**Task description:**
Keep each line of the material that includes "งพอใจของน", and leave out the rest.

# # # #

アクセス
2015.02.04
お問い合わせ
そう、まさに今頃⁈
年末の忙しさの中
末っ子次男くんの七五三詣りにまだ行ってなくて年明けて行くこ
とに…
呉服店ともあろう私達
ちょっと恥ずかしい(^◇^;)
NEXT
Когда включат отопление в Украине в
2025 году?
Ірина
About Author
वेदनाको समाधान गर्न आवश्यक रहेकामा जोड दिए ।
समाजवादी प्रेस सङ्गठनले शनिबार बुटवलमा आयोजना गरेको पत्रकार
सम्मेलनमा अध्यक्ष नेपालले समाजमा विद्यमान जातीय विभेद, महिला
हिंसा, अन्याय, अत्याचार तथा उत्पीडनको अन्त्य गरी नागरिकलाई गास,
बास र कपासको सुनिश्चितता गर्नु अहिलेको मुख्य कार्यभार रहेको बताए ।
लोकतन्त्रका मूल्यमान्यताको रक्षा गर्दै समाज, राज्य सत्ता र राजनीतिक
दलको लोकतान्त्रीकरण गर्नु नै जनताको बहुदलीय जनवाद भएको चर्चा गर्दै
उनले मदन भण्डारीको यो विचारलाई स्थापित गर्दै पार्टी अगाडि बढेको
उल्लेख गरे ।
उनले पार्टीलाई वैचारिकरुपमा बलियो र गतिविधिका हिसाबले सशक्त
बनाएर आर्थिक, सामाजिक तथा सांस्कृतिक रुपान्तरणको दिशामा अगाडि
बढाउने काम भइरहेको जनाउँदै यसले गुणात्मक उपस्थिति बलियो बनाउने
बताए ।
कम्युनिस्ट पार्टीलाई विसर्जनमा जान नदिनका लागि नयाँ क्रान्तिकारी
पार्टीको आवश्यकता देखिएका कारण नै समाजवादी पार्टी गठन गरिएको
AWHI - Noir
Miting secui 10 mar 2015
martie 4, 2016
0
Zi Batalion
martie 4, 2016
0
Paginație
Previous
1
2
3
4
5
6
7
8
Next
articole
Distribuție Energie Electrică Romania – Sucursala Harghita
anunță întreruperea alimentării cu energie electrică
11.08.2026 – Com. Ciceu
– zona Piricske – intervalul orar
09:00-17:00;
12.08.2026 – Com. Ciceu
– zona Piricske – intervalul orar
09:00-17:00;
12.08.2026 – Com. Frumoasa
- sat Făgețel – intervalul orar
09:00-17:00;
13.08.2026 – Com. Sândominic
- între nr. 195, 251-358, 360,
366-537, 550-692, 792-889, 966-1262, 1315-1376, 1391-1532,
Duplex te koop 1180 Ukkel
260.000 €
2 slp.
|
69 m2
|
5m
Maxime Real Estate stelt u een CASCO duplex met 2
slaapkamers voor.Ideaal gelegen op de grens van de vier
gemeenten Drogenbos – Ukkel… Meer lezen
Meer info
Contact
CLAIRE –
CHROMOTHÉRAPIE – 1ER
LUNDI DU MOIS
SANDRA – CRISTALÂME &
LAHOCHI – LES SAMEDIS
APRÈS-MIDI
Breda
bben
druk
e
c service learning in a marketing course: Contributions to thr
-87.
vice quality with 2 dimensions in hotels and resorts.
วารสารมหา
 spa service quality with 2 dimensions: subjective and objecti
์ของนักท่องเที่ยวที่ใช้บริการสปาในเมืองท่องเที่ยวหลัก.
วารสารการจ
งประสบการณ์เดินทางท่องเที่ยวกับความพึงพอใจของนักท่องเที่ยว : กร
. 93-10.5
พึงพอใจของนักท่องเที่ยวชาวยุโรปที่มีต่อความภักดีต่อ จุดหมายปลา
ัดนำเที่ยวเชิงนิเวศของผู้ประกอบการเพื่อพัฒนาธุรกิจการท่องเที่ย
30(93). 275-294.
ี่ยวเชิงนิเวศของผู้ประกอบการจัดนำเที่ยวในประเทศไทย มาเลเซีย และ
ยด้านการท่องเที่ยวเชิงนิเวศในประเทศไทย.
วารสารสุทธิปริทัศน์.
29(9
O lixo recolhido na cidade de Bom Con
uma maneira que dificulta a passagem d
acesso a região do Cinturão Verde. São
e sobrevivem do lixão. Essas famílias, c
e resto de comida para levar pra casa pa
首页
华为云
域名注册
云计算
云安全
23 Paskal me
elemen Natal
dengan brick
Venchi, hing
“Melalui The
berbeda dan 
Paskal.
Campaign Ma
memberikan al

# # # #

**Your response:**
งประสบการณ์เดินทางท่องเที่ยวกับความพึงพอใจของนักท่องเที่ยว : กร
พึงพอใจของนักท่องเที่ยวชาวยุโรปที่มีต่อความภักดีต่อ จุดหมายปลา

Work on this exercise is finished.